So I joined a WhatsApp group chat for women struggling in their marriages—trying to make it work—and discovered, in the process, that my husband and I actually have a great marriage.
Which is apparently how personal growth works now: not through therapy, reflection, or communication, but by comparing your life to absolute chaos in a group chat of strangers.
Here’s how it happened.
A week and a half ago, he and I had a fight. It wasn’t the worst fight of our marriage, or even the worst in the past 365 days, but something about it shook me a little. I don’t know why.
That’s a lie.
I know why.
Because this was a fight I started, and it was 99% fueled by me—by my worst qualities and insecurities—and escalated because I escalated it. I brought the energy, I set the tone, I curated the experience.
Fights where he’s mostly in the wrong, or it’s equal, or just miscommunication don’t hit like that. This was pure Caroline chaos, and I signed it like the artist I am.
So, in desperation, I turned to Reddit, which is absolutely the worst place to go for relationship advice—other than, probably, ChatGPT. I poured the whole fight into a post like a Victorian woman fainting onto a chaise lounge in my distress.
By the time I got my first comment, my husband and I had already made up. Because, inconveniently, we are adults.
The comments weren’t “leave him,” which is deeply suspicious behavior for Reddit. And many were actually thoughtful and decent, which made me question whether I had accidentally logged into the wrong internet.
This is probably because I posted in a subreddit dedicated to a self-help book I read in 2022 (and reread this January, because growth is circular and I am thriving). The book is aimed at wives trying to improve their marriages, so I guess it tracks.
But from that post…
I got a DM. From a woman. Who has a group chat. On WhatsApp. Of women who had all read the book and were trying to practice the skills in real life and support each other in making their marriages work.
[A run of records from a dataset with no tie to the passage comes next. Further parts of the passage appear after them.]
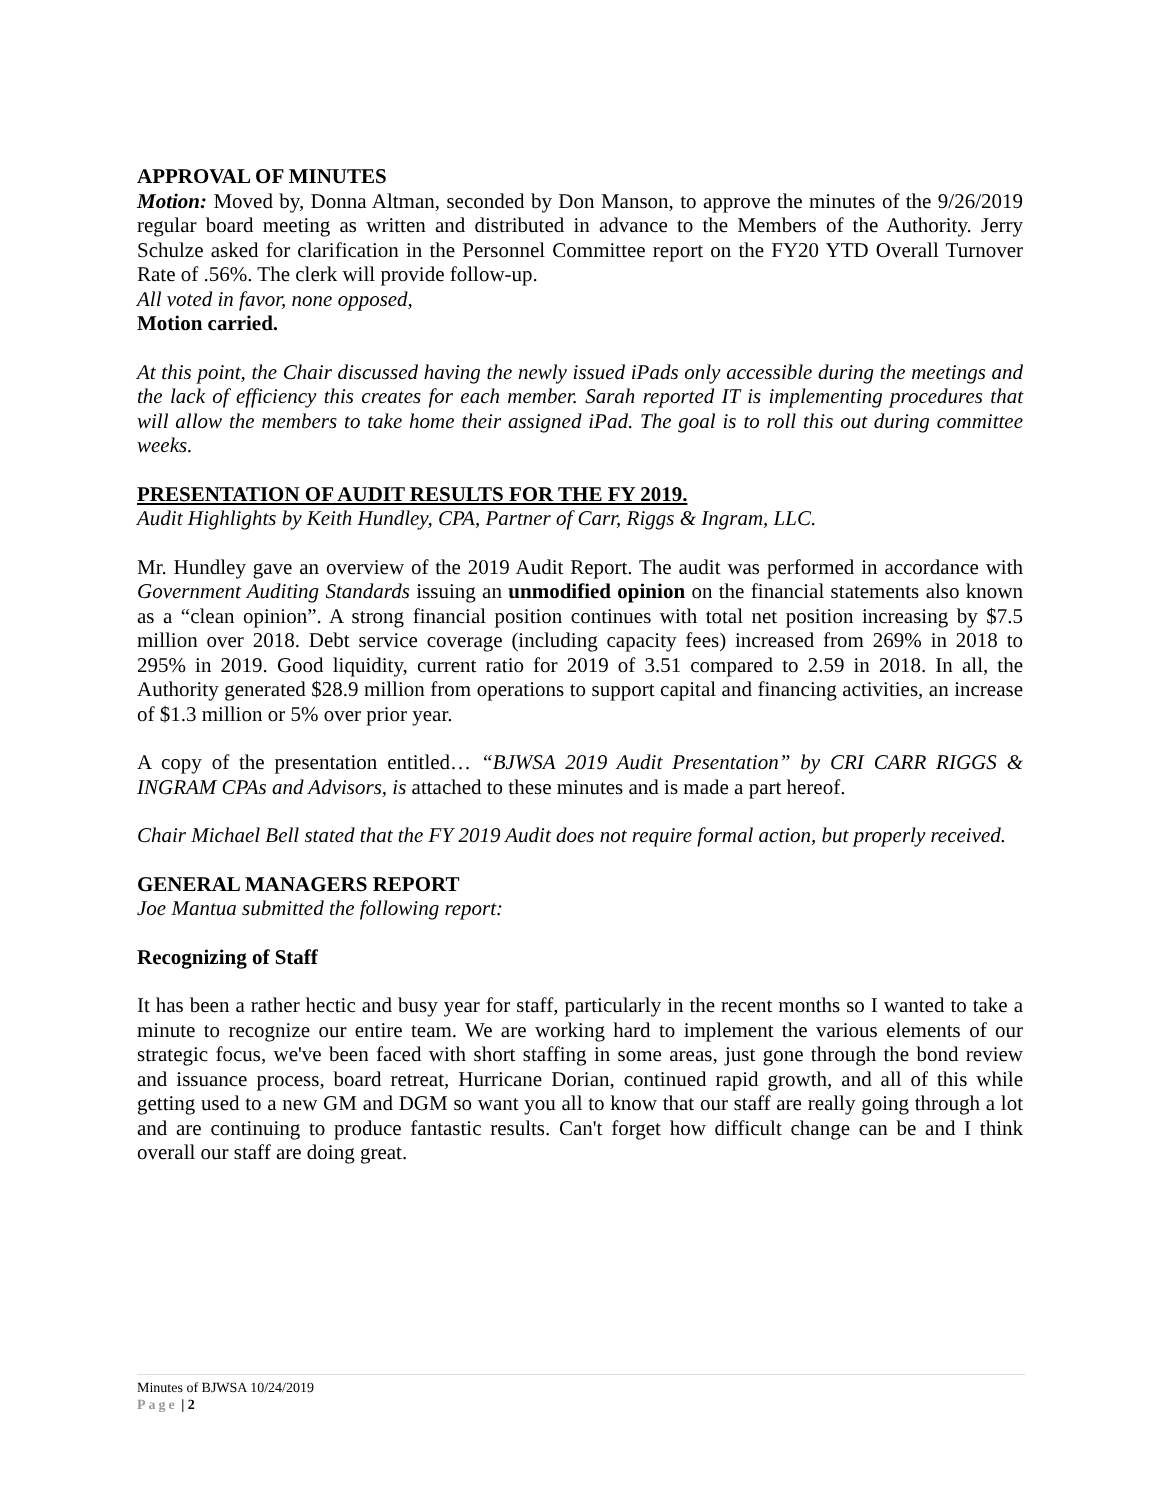APPROVAL OF MINUTES
Motion: Moved by, Donna Altman, seconded by Don Manson, to approve the minutes of the 9/26/2019 regular board meeting as written and distributed in advance to the Members of the Authority. Jerry Schulze asked for clarification in the Personnel Committee report on the FY20 YTD Overall Turnover Rate of .56%. The clerk will provide follow-up.
All voted in favor, none opposed,
Motion carried.
At this point, the Chair discussed having the newly issued iPads only accessible during the meetings and the lack of efficiency this creates for each member. Sarah reported IT is implementing procedures that will allow the members to take home their assigned iPad. The goal is to roll this out during committee weeks.
PRESENTATION OF AUDIT RESULTS FOR THE FY 2019.
Audit Highlights by Keith Hundley, CPA, Partner of Carr, Riggs & Ingram, LLC.
Mr. Hundley gave an overview of the 2019 Audit Report. The audit was performed in accordance with Government Auditing Standards issuing an unmodified opinion on the financial statements also known as a “clean opinion”. A strong financial position continues with total net position increasing by $7.5 million over 2018. Debt service coverage (including capacity fees) increased from 269% in 2018 to 295% in 2019. Good liquidity, current ratio for 2019 of 3.51 compared to 2.59 in 2018. In all, the Authority generated $28.9 million from operations to support capital and financing activities, an increase of $1.3 million or 5% over prior year.
A copy of the presentation entitled… “BJWSA 2019 Audit Presentation” by CRI CARR RIGGS & INGRAM CPAs and Advisors, is attached to these minutes and is made a part hereof.
Chair Michael Bell stated that the FY 2019 Audit does not require formal action, but properly received.
GENERAL MANAGERS REPORT
Joe Mantua submitted the following report:
Recognizing of Staff
It has been a rather hectic and busy year for staff, particularly in the recent months so I wanted to take a minute to recognize our entire team. We are working hard to implement the various elements of our strategic focus, we've been faced with short staffing in some areas, just gone through the bond review and issuance process, board retreat, Hurricane Dorian, continued rapid growth, and all of this while getting used to a new GM and DGM so want you all to know that our staff are really going through a lot and are continuing to produce fantastic results. Can't forget how difficult change can be and I think overall our staff are doing great.
Minutes of BJWSA 10/24/2019
Page | 2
Sure. Ruin my life. Send the link.
What did I have to lose? I am lonely, chronically online, and met the criteria for entry. Worst case, I leave and block everyone like a normal, well-adjusted person would have done immediately.
But damn.
The first few days were fun. Share your three gratitudes for the day. Share three self-cares. Share SFPs—“spouse-fulfilling prophecies”—which sounds fake because it's made up by the author Laura Doyle.
Spouse-fulfilling prophecies: If you believe “my husband is irresponsible,” you take over everything, and he never has to be responsible. Flip it, praise it, and—allegedly—it grows.
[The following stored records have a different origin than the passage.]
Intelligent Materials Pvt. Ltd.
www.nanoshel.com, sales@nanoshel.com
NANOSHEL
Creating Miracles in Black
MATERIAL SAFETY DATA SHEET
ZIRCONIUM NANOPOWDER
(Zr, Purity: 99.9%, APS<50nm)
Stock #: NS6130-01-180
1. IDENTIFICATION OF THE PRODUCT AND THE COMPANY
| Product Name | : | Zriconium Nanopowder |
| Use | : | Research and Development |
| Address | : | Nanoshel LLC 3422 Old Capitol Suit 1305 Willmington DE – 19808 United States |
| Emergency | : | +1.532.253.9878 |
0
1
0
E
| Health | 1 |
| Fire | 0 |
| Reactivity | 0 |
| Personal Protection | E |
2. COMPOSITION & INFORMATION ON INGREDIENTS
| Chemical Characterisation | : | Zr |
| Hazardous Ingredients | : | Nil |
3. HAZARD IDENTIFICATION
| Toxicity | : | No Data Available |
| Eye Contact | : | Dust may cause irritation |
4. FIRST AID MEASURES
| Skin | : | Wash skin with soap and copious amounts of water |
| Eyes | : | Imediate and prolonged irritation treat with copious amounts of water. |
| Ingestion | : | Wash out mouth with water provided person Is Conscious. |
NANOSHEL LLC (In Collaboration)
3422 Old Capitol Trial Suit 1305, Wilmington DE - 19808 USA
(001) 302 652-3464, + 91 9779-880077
Whatever. I’m open to this pop-psychology, manifestation-with-a-crockpot energy. And, annoyingly, it kind of works.
It was fun for a few days.
But then—as the women (there are eight of them) started sharing more, drifting out of the daily exercises and into the “general” chat—it stopped being fun and started being…a cautionary tale.
An unemployed husband who lied about applying to jobs (he didn’t).
A husband who had a side chick for two years, and now they’re moving to the same city as the Other Woman—OW, which I initially thought meant something harmless, like “ow,” not a full-blown second committed relationship.
A wife who cooks multiple elaborate main dishes every night because her husband complains that what she makes “isn’t what he was in the mood for.” As if she’s running a short-order kitchen out of her own house.
A woman who has lived separately from her husband for three years but is still trying to make it work (he bought himself a whole separate house, which feels like a clue).
A guy who told his wife he “didn’t know” what he wanted to do for his birthday, then texted her—mid–home-cooked feast on the day—that he’d be out drinking with friends until 4 a.m. Inspirational.
A man who has never, in his life, cared for any of his five children without his mother or wife supervising.
Five children.
No notes. Actually, many notes, but I will keep them to myself.
And somewhere in there, I realized I needed to stop reading this like the tabloids and start asking what, exactly, had shaken me so much a week ago.
Because, comparatively, my big issue was…we had a fight. That I started. And then we talked about it. And resolved it. Like two deeply inconvenient, emotionally functional people.
Basically, I learned that perhaps much of my marital distress comes from the fact that I cannot stand that my husband and I are mere mortals.
How unfortunate that we must discuss things. Disagree. Talk it out. Use words. Clarify our meaning. Follow up. Grow together.
Instead of magically, innately knowing what the other thinks at all times like emotionally intuitive mind-readers sent from God to never miscommunicate.
And sometimes we bump into each other’s most obnoxious habits and defects and…unleash a little. As one does.
God, how horrible that we annoy each other with repetitive quirks, stupid TV shows the other doesn’t like, and weird gaps in cultural knowledge.
You know—how he doesn’t know “Complicated” by Avril Lavigne, and I don’t know 1960s Westerns.
A tragedy. Truly.
But perhaps—I’m thinking—we might be able to make this work.
Breaking news: I think my marriage might actually be great.
Don’t worry—I’m staying in the WhatsApp group for a while. It’s become less of a support group and more of a daily gratitude practice for everything I have… and everything I absolutely, unequivocally do not.